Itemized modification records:
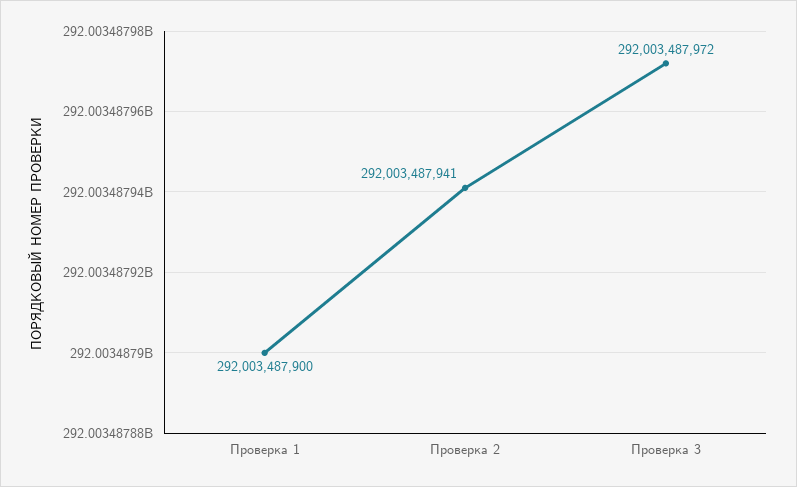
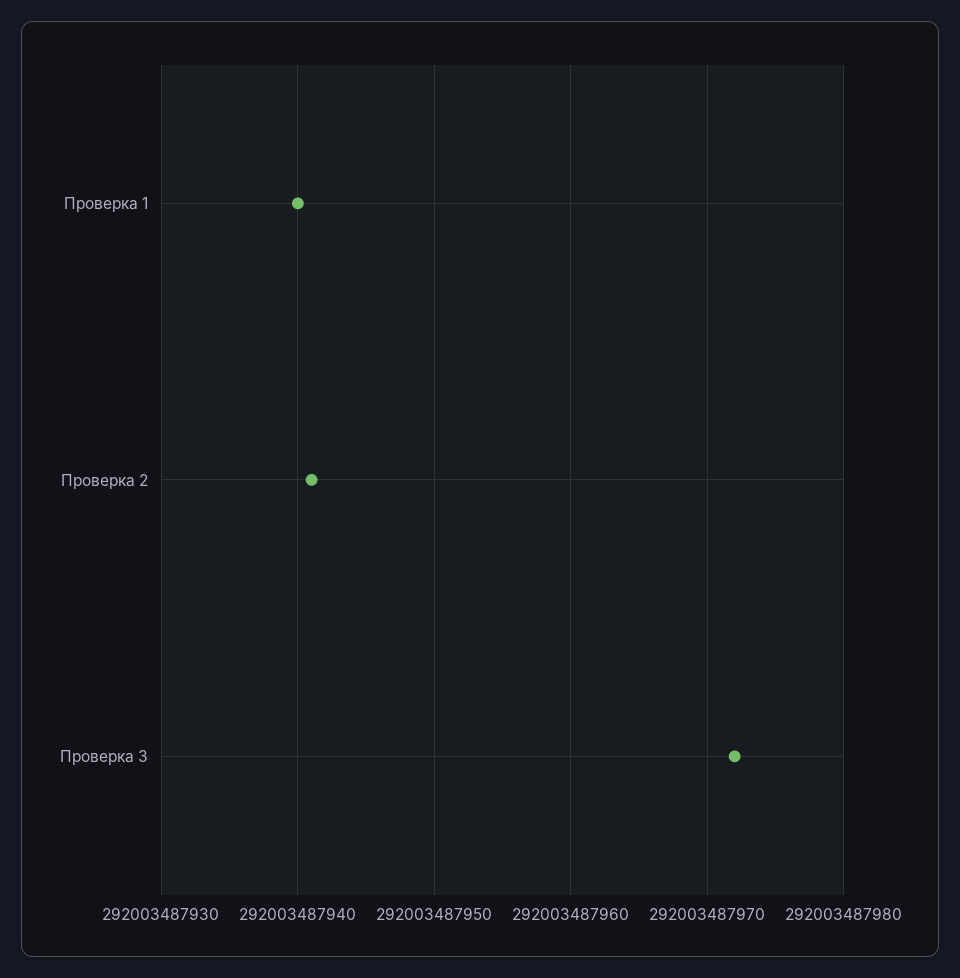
Проверка 1: 292003487900 -> 292003487940

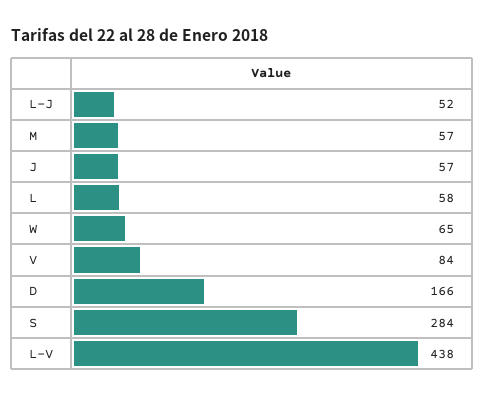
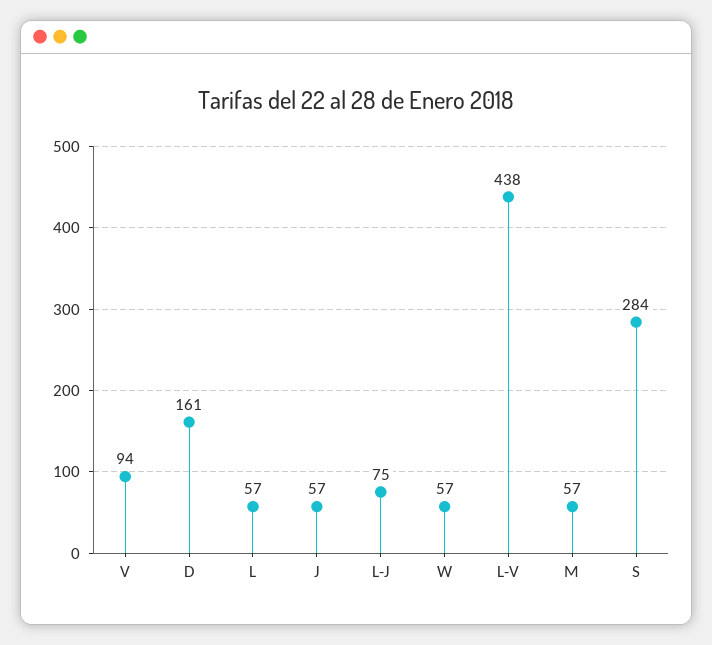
L-J: 52 -> 75
L: 58 -> 57
W: 65 -> 57
V: 84 -> 94
D: 166 -> 161

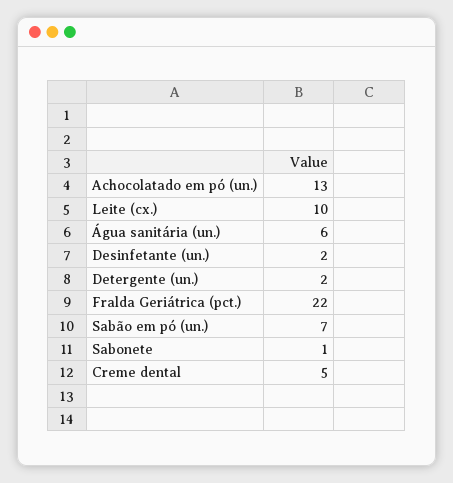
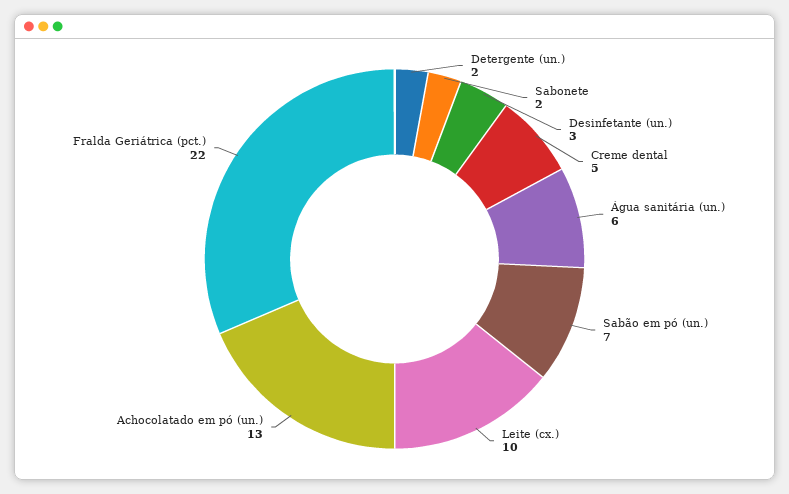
Desinfetante (un.): 2 -> 3
Sabonete: 1 -> 2

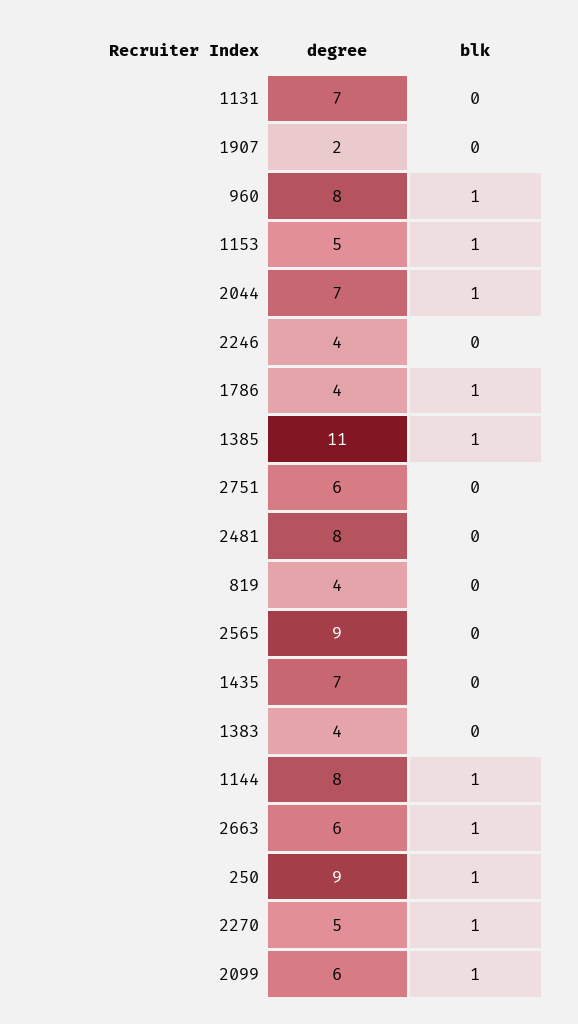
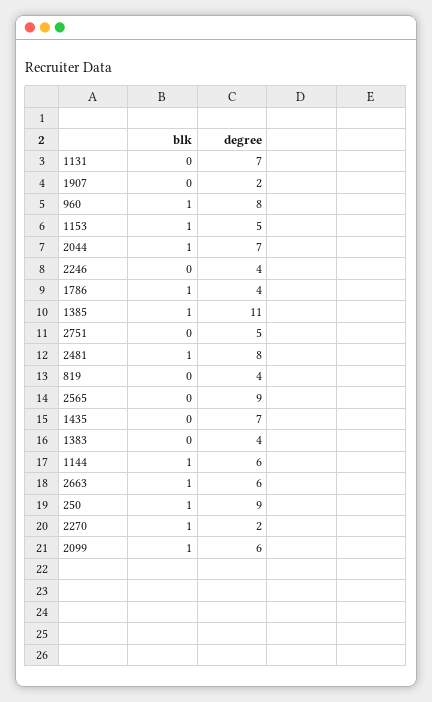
degree, 2751: 6 -> 5
blk, 2481: 0 -> 1
degree, 1144: 8 -> 6
degree, 2270: 5 -> 2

**The problem**.
In these records, tally the lines that contain the string "degree", and give only the result.

**Solution to this problem**.
3